Trained as a nurse at Wellesley Hospital School of Nursing, Hill began her career in Toronto. She loved working in the operating room at the Hospital for Sick Children and later in the emergency department of the Deep River and District Hospital.
She remained lifelong friends with a number of her classmates. After the untimely death of her first husband, John David Currie, one of her friends arranged a blind date with William Hill who became her second husband.
In 1976, the couple and their four children moved into the old Pasmore Farm, just outside of Rockwood, as a weekend getaway. It soon became their permanent home, and they spent the next 53 years restoring it.
Hill was a lifelong music lover. She had studied piano as a child, and continued playing as an adult, instilling a love of music in her children and grandchildren.
Nothing mattered more to Joyce and Bill than their family of four children and their spouses, 10 grandchildren and one great-grandson.
“Joyce also had great physical courage. While she rarely talked about it, she was diagnosed in 1986 with breast cancer, which had metastasized to her lungs. To many that would have been a death sentence, but Joyce fought through her chemotherapy treatment and continued her community work,” Johnson said.
The cancer returned in 2007, but Hill continued her volunteer work. It was only when her beloved husband Bill died in August of 2022, that she began to decline.
“It wasn’t the cancer that killed her,” says her daughter Mary. “She died of a broken heart.”
Johnson says Joyce Hill was a person of great insight, and a true problem solver, being able to complete the Globe and Mail cryptic crossword with ease.
And of course, Sword says, there was so much hospitality from both Joyce and Bill.
"They were great conversationalists. And Joyce, had a way of telling stories, it was mesmerizing.
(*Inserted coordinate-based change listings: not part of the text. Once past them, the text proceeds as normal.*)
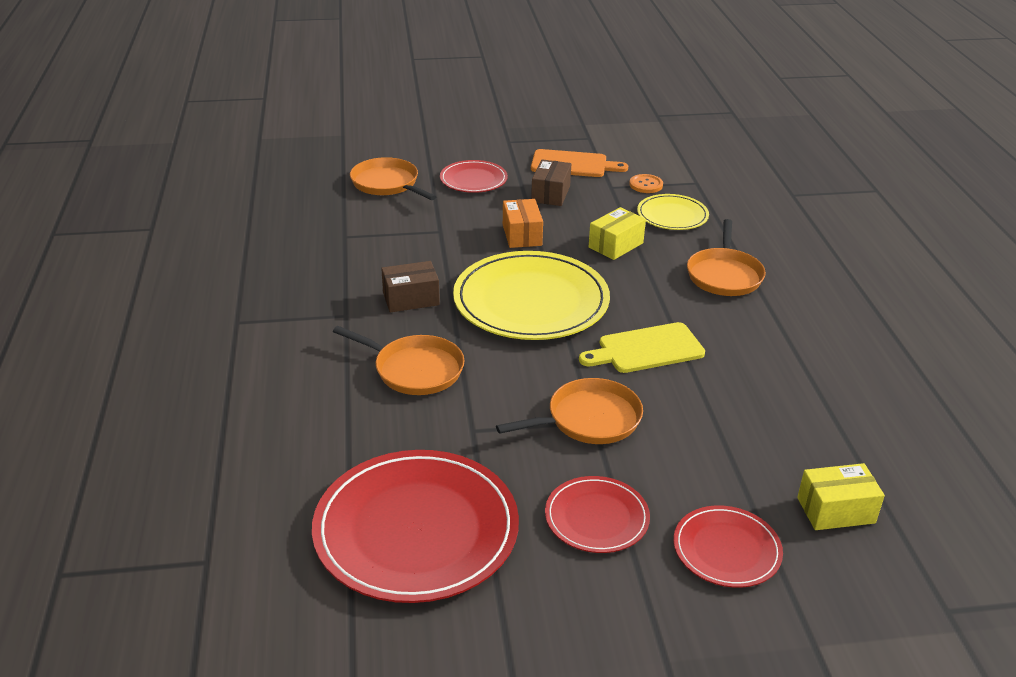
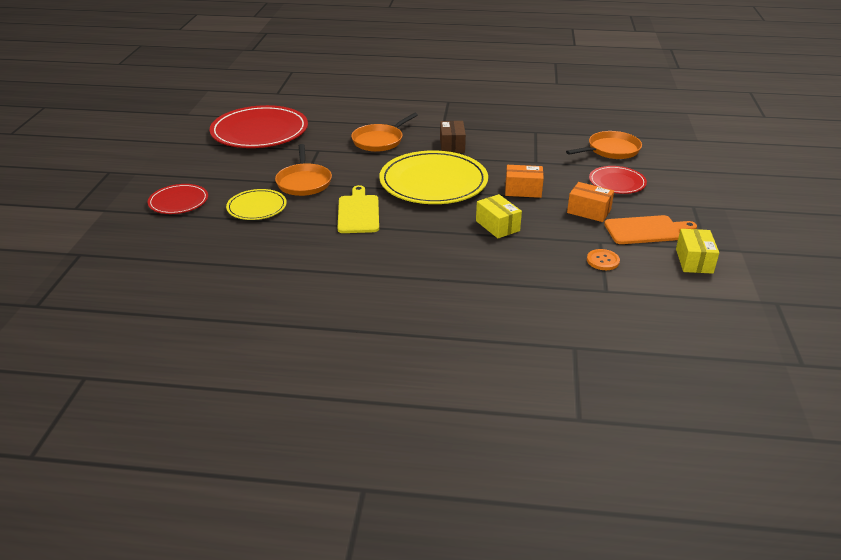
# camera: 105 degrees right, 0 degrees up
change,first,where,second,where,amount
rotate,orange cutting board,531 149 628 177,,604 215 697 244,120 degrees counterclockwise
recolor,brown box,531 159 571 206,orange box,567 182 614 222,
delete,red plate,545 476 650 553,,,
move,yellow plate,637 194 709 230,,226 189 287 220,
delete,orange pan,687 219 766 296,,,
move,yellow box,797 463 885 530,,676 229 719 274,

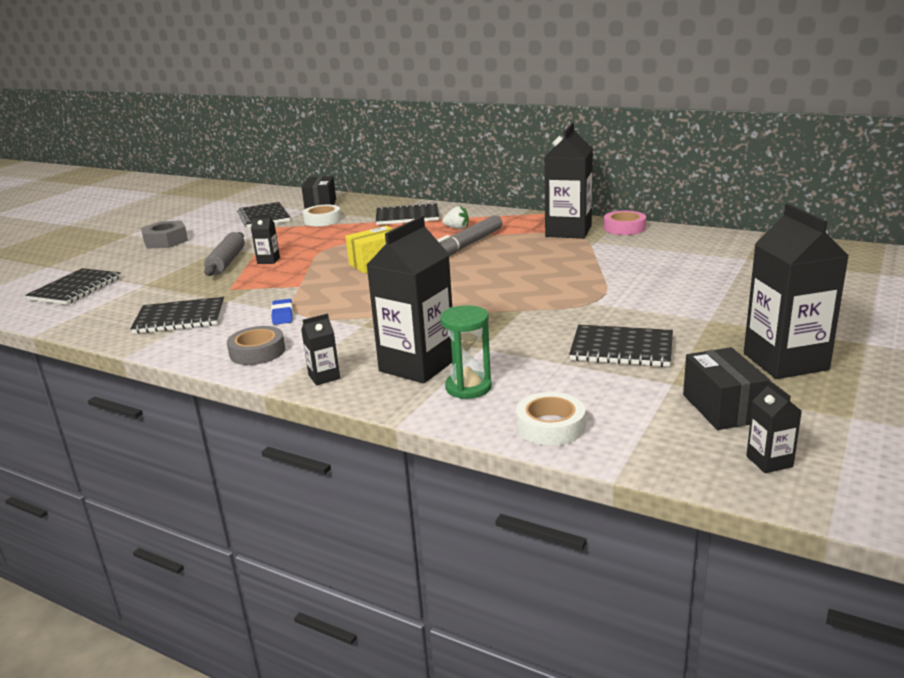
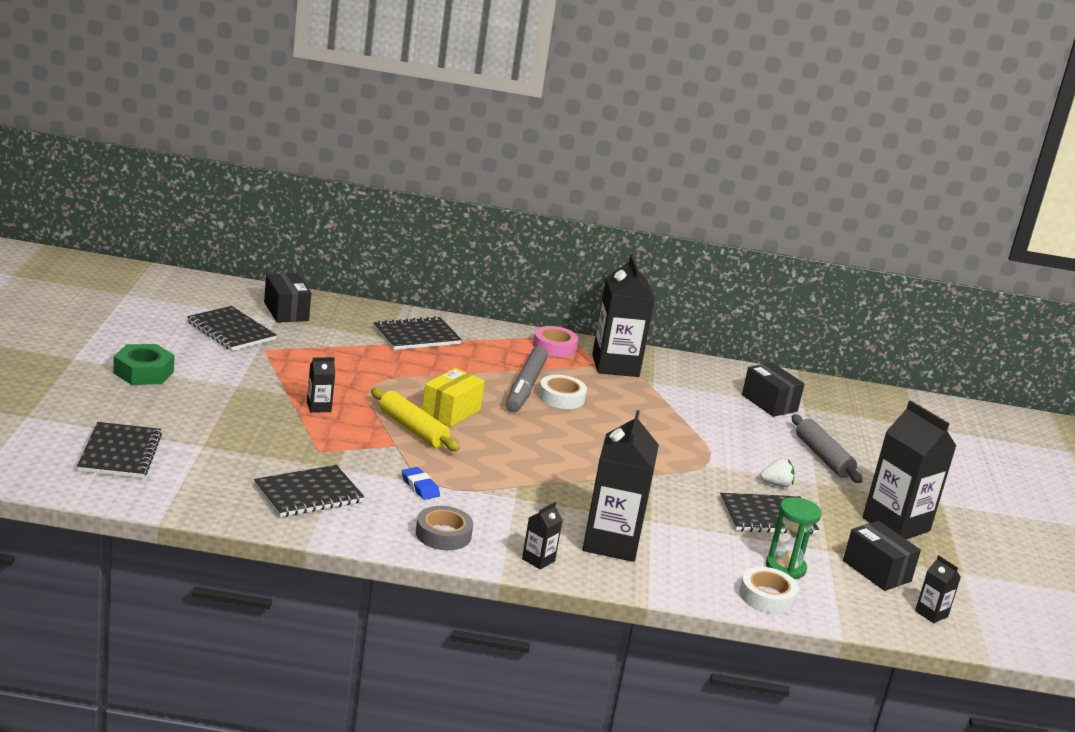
# camera: 30 degrees left, 0 degrees up
change,first,where,second,where,amount
recolor,grey nut,141 221 188 248,green nut,113 344 175 385,
move,grey rolling pin,204 232 245 276,,792 414 863 483,
move,white tape,303 205 341 226,,539 375 587 409,
move,green hourglass,440 305 492 399,,766 497 822 579,
move,white strawberry,442 206 469 229,,760 458 794 487,
move,pink tape,604 211 646 235,,533 326 578 357,
insert,,,yellow rolling pin,371 388 460 451,
insert,,,black box,742 363 804 417,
It was almost as though these stories were written in her mind. She had an amazing memory, full of so many stories," Sword said.
“And I can still see this picture of her standing on that hill at the farm, fighting the hidden quarry. And then Joyce and Bill would rush off and do good deeds across the county.”
According to friends, Hill’s volunteer work is legendary.
“She was always kind and generous,” Johnson said.
“If every community had a tireless volunteer like Joyce, the world would be a happier place.”